• [WHAT YOU ARE ASKED TO DO] State how many lines of the data below hold the string "span", giving nothing but the number.

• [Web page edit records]

:::

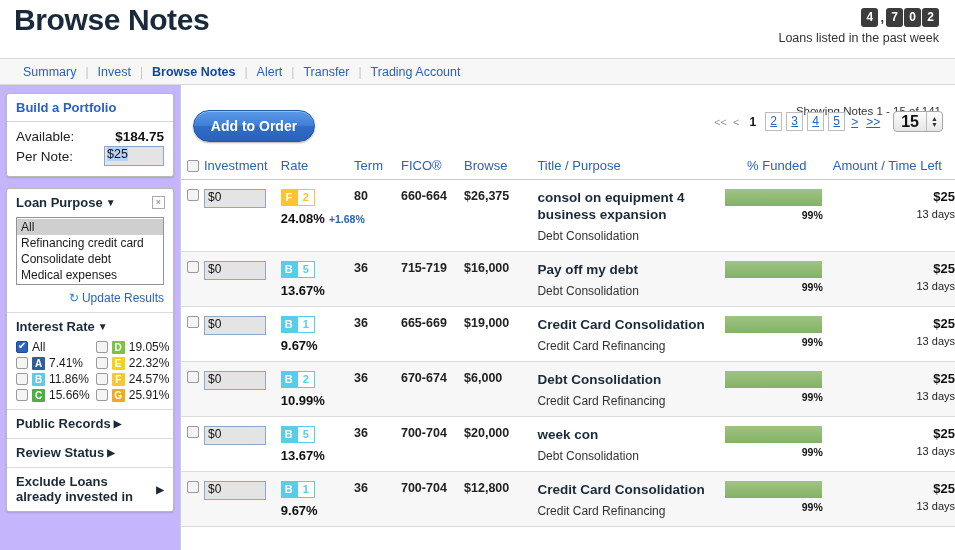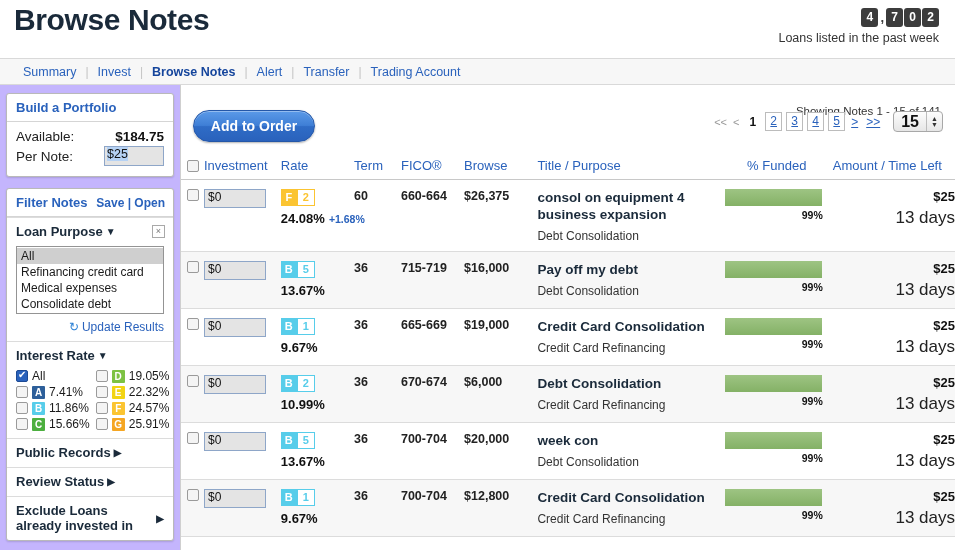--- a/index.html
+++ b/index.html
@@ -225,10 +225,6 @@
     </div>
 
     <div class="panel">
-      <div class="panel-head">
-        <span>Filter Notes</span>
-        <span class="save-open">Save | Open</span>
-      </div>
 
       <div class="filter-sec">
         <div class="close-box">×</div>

:::

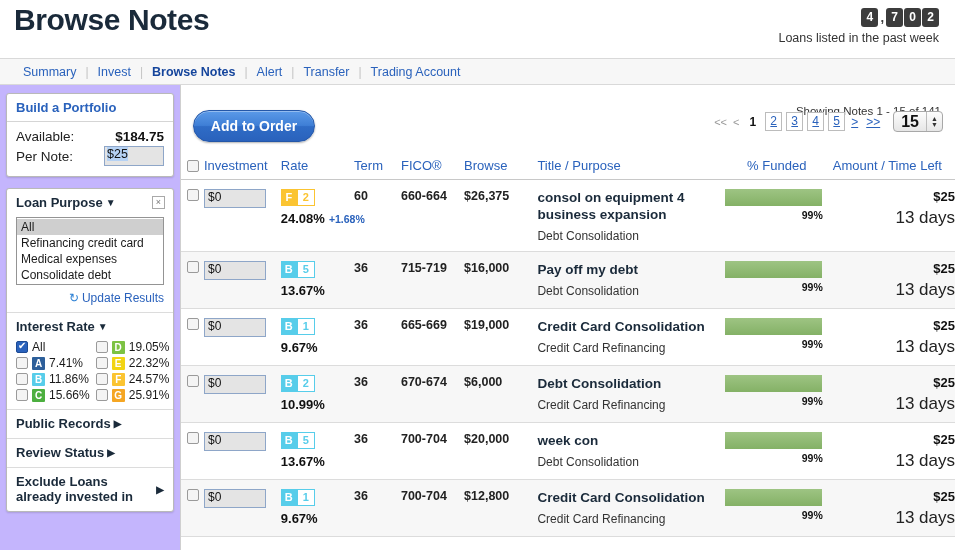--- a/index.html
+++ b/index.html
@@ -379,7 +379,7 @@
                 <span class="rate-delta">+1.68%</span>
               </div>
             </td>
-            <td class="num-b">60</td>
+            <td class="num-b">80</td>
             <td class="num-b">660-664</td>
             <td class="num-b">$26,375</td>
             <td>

:::

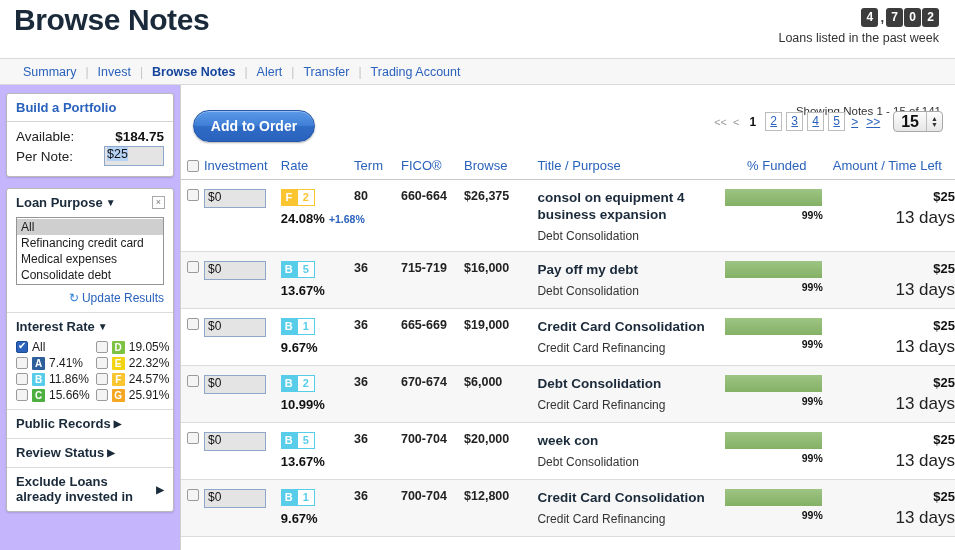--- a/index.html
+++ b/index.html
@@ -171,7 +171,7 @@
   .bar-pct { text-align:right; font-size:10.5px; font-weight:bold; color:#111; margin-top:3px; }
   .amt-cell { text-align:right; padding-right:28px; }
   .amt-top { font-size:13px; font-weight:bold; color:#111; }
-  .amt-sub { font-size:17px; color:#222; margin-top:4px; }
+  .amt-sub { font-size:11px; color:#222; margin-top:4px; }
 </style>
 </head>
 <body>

:::

• [OUTPUT FOR THIS EXERCISE] 3